The movie has a dream-like and unsettling feel to it, partly due to the fear (some of the threats are real), and partly due to semi-erotic feel of some scenes. Of course, that's an adult's interpretation, and i think the point is, from the girl's point of view, there's nothing sexual about any of it. An allegory about childhood (specifically girlhood), it's a bit of an cross in some ways between The Prisoner and Revolutionary Girl Utena.

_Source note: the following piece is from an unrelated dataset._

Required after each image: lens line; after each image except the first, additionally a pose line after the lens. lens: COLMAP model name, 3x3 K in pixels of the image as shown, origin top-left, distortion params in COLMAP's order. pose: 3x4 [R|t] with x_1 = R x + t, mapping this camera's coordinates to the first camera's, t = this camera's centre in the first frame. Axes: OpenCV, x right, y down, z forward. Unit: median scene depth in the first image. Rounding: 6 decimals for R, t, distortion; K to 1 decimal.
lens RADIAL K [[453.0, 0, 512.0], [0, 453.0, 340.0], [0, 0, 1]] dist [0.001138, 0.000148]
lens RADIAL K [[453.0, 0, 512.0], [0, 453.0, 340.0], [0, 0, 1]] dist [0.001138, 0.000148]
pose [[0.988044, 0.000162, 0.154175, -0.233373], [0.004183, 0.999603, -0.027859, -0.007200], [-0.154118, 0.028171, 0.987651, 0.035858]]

"Obedience is the only path that leads to happiness."


FEARLESS

Friday, September 22nd, 2006

Last night i saw Fearless (lame name), a 'wu shu' action movie, apparently Jet Li's last martial arts movie. It's very loosely based on the real life Huo Yuanjia (Huo Yuan Jia is the movie's name in Chinese). It's about someone who knows how to fight, but needs to fix his heart. The villains were fairly cardboard, but i enjoyed the storyline about the main character.


"Did someone call for a doctor?"

DREAMLAND

Saturday, September 23rd, 2006

Yesterday i saw the movie i'd tried to see last week, Dreamland. The main character is a girl who lives in a puny trailer park in the desert, dreaming of being a poet, and of going to university - she has many offers, but doesn't want to abandon the ones she takes care of, her father, who hasn't been able to leave the site since his wife died a few years earlier, and her best friend, a girl who dreams of becoming Miss America, but is in the early stages of multiple sclerosis. A hot new guy comes to town, whom both girls are attracted to, but starts dating the friend, which sets things into motion.

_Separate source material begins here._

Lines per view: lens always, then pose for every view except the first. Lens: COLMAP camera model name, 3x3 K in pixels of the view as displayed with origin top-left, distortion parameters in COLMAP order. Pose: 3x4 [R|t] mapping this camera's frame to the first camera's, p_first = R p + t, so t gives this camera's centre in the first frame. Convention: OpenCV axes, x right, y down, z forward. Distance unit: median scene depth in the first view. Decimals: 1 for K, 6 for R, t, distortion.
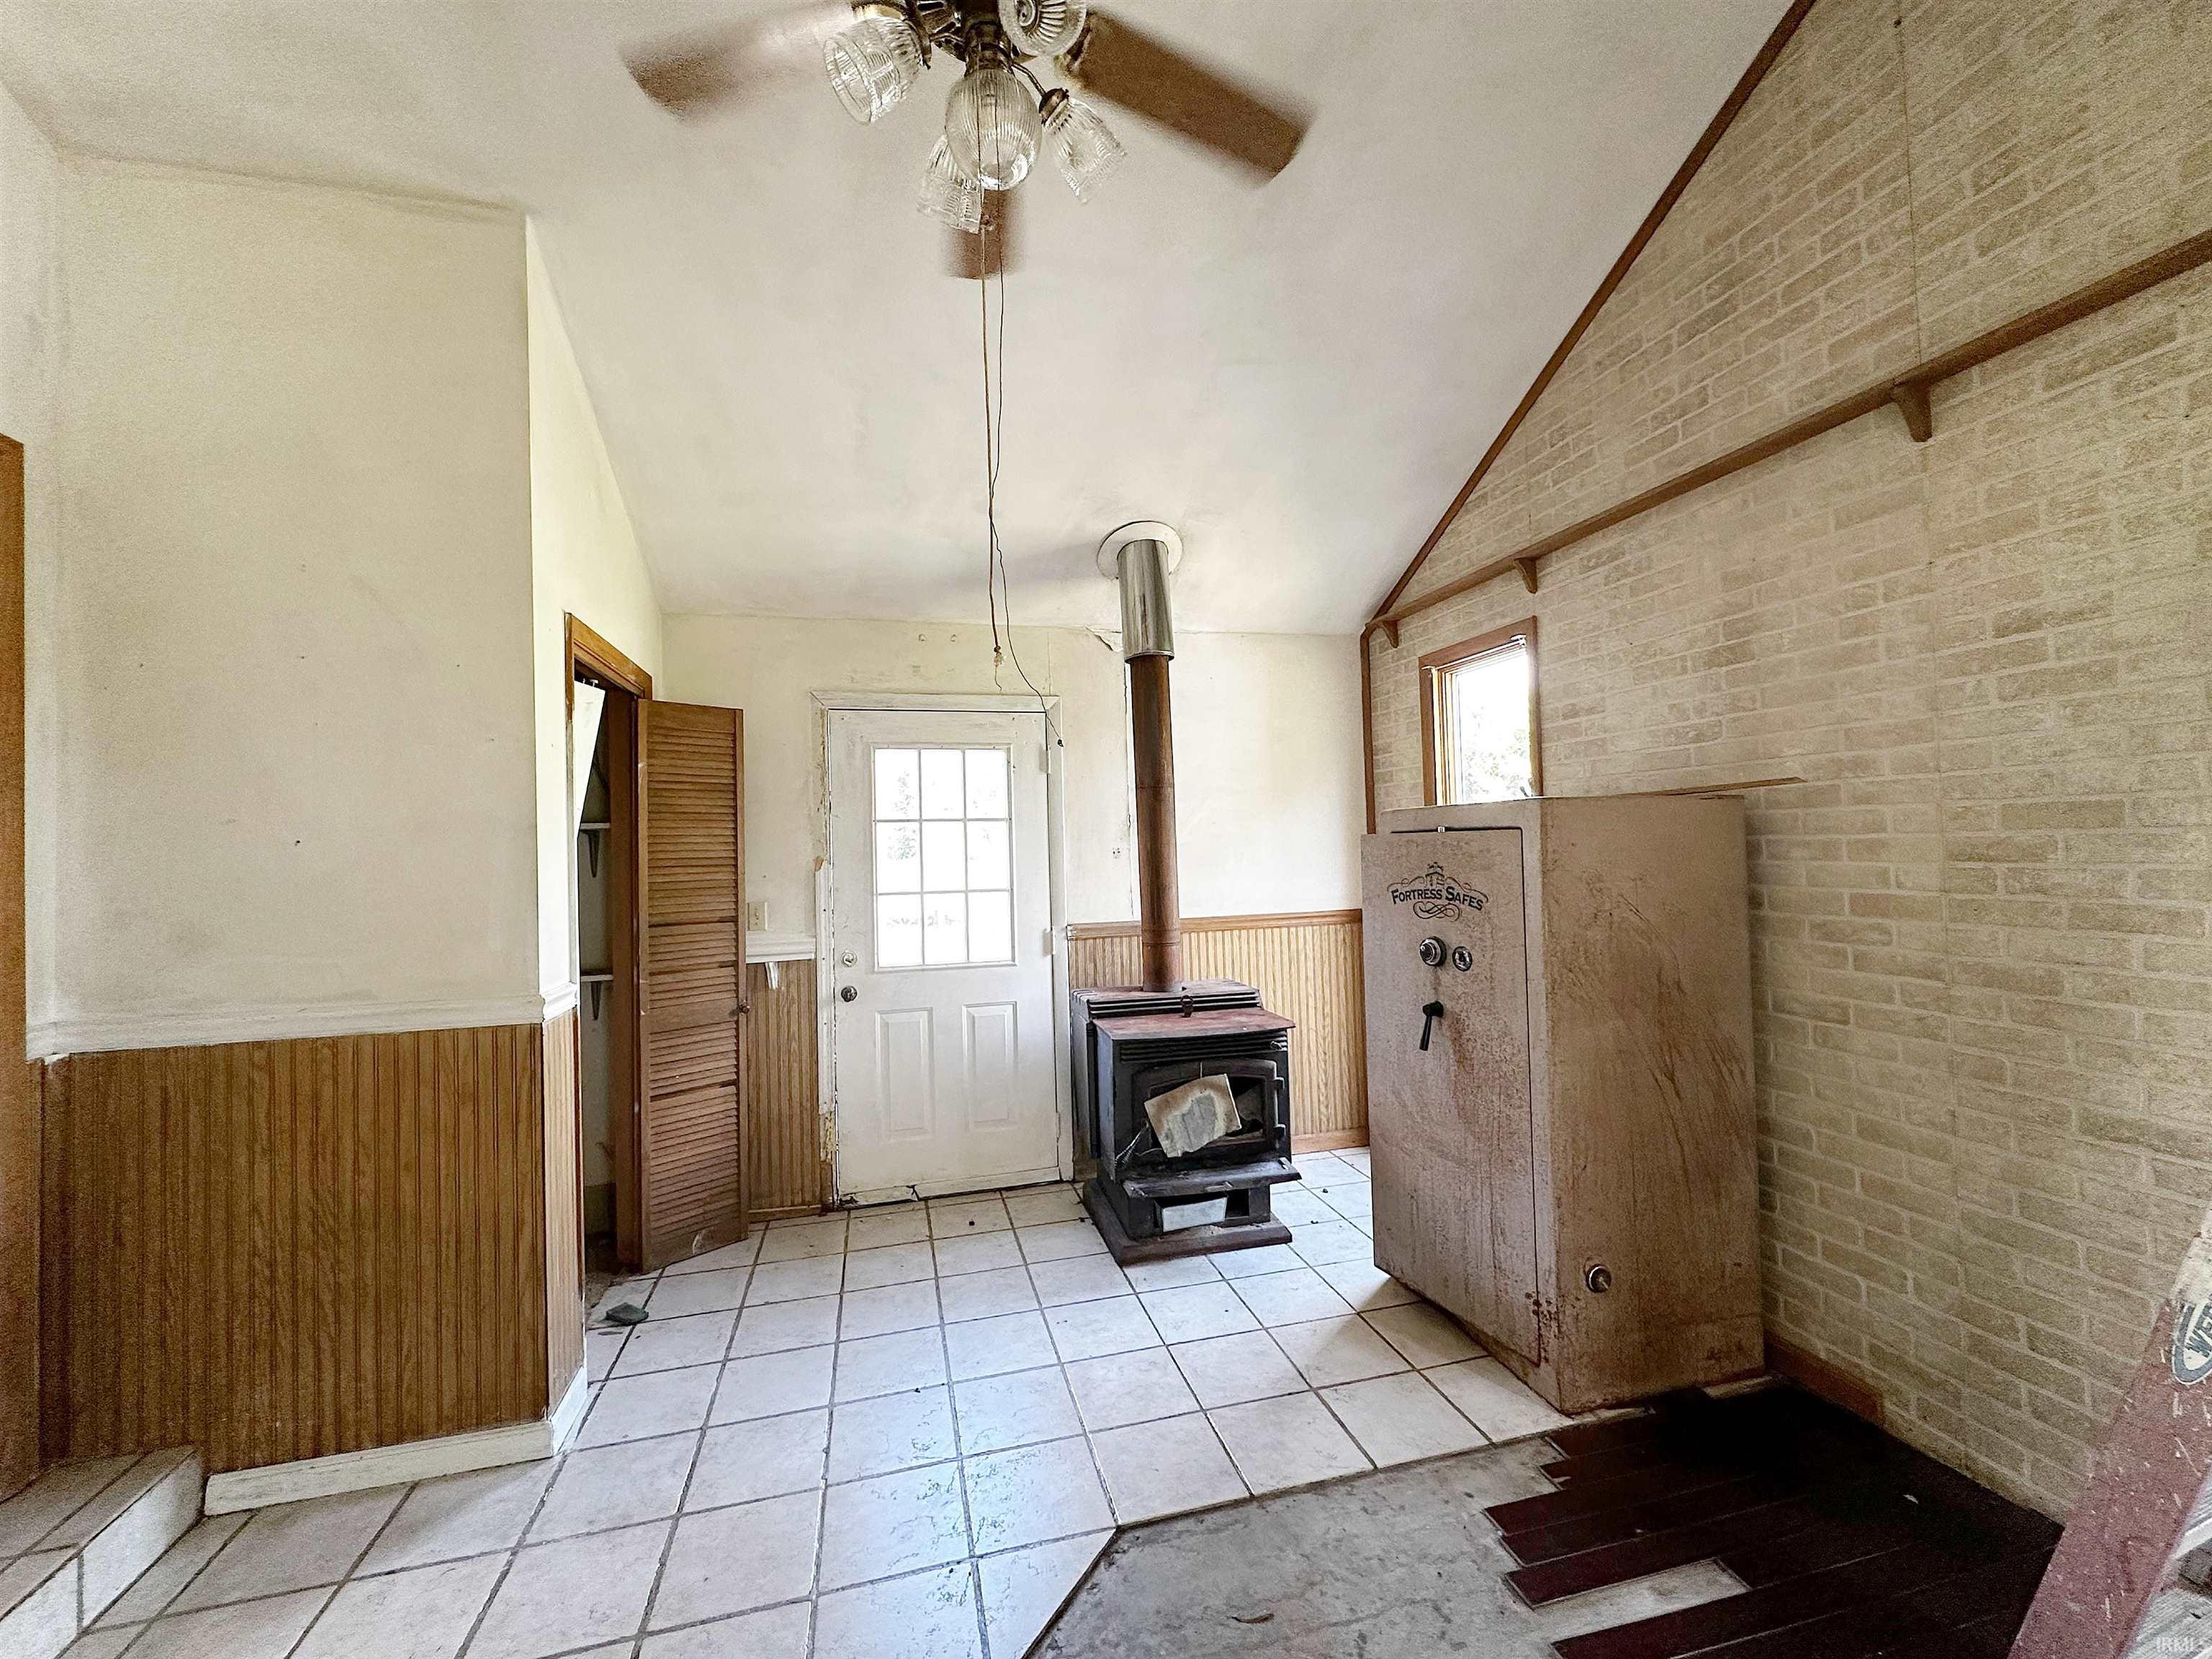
lens RADIAL K [[885.8, 0, 1106.1], [0, 885.8, 826.8], [0, 0, 1]] dist [0.000457, 0.000071]
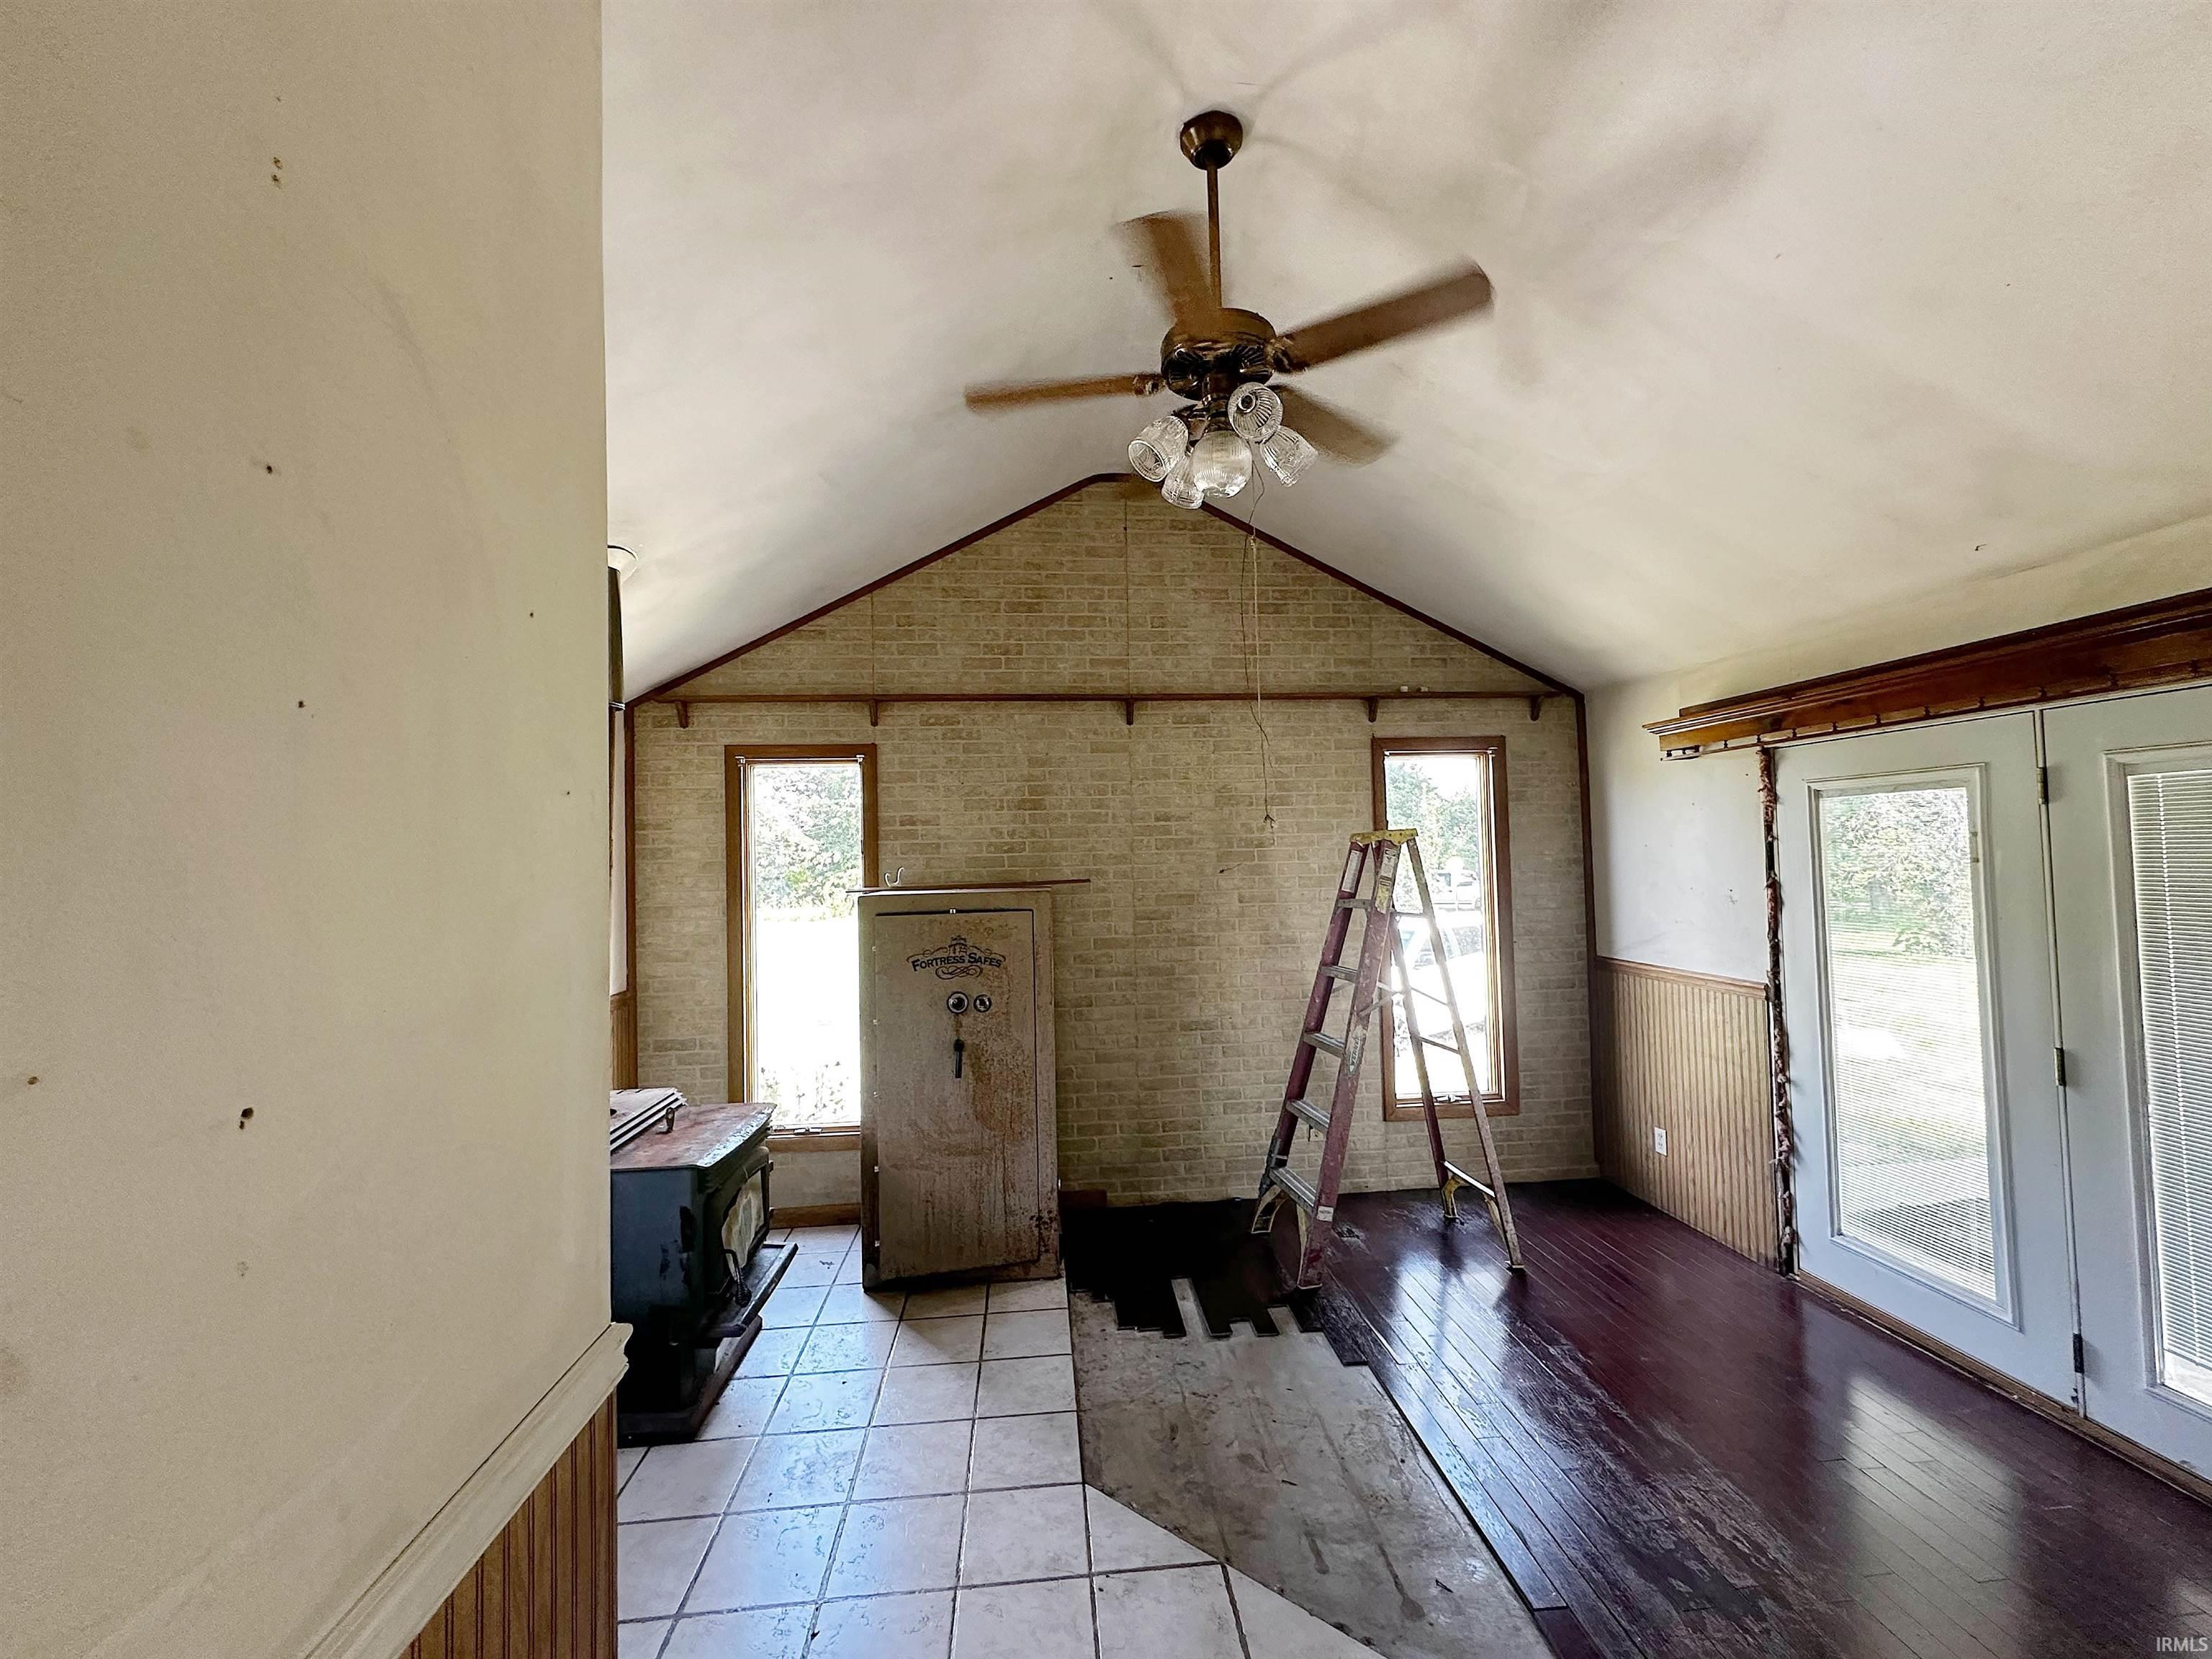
lens RADIAL K [[885.8, 0, 1111.8], [0, 885.8, 822.5], [0, 0, 1]] dist [0.000457, 0.000071]
pose [[0.156968, 0.063444, 0.985564, -1.051236], [-0.004111, 0.997968, -0.063588, -0.053684], [-0.987595, 0.005930, 0.156909, 0.622674]]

I enjoyed it - sometimes maybe it tries too hard to make its characters seem interesting, and we know where the story is headed, but i still found it engaging, and the cinematography was beautiful (although not enough to make me want to move to some trailer park in the desert).


Dig the cinematography.

I thought i recognized the lead (Agnes Bruckner), but i haven't seen her in anything, although she kind of looks like Piper Perabo or Jessica Paré. I didn't think i'd seen her friend, Kelli Garner, but she was Thumbsucker, The Aviator and an episode of Buffy, and she reminded me of someone, but i can't place whom.

THE SCIENCE OF SLEEP

Sunday, September 24th, 2006

Today i saw The Science Of Sleep (La science des rêves, The Science of Dreams in French), a movie by Michel Gondry, who also made Eternal Sunshine Of The Spotless Mind. It's very much in the same vein, although it deals with the boundary between dreams and reality, rather than memory and reality, and the beginning of a romance, rather than the end. I enjoyed it a lot - i like Gondry's sensibility.


"Tonight I'll show you how dreams are prepared, love, friendships, relationships. All those ships."

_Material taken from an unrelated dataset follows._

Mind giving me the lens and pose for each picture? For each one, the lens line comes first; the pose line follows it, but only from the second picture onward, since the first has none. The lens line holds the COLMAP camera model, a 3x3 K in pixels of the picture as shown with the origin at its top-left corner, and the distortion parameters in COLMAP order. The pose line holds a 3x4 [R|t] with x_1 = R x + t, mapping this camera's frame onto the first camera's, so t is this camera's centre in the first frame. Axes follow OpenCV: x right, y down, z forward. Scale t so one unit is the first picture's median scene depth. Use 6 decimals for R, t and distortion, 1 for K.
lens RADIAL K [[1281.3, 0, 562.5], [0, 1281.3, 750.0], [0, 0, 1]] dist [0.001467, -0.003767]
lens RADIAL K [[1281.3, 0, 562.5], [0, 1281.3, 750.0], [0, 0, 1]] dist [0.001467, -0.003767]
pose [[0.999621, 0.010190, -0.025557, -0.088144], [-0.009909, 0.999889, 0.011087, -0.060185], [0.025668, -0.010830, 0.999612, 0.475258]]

RIDING ALONE FOR THOUSANDS OF MILES

Sunday, October 1st, 2006

The movie i saw Riding Alone for Thousands of Miles (Qian li zou dan qi, by Yimou Zhang, who also made Raise the Red Lantern (which i haven’t seen), Hero and House Of Flying Daggers. A taciturn Japanese man discovers his estranged son is very sick in the hospital, but the son refuses to see him. His daughter-in-law gives him a video of the son’s work, a documentary on Chinese folk opera, and decides to go to China to complete the work, to film a performance by a certain singer in a remote part of China. He discovers the singer in question has been jailed 3 years for assault, but this doesn’t deter the father. He even gets the Chinese authorities to allow a staging of the opera in prison, only to have the singer break down as he’s about to perform, and we discover the singer has a son whom he hasn’t seen.

The movie plays off a number of related themes, such as the father-son dynamic, the estrangement vs community contrast, and father’s reserve vs the singer’s emotionality, rural vs urban. Interestingly, while most of the main characters are male, it’s the females who enable communication between the men, and when those females are absent communications have broken down. The male translator isn’t really capable of doing the job, and where language isn’t a barrier, communication often falls into bickering.


"Six against one is not a fair soccer game."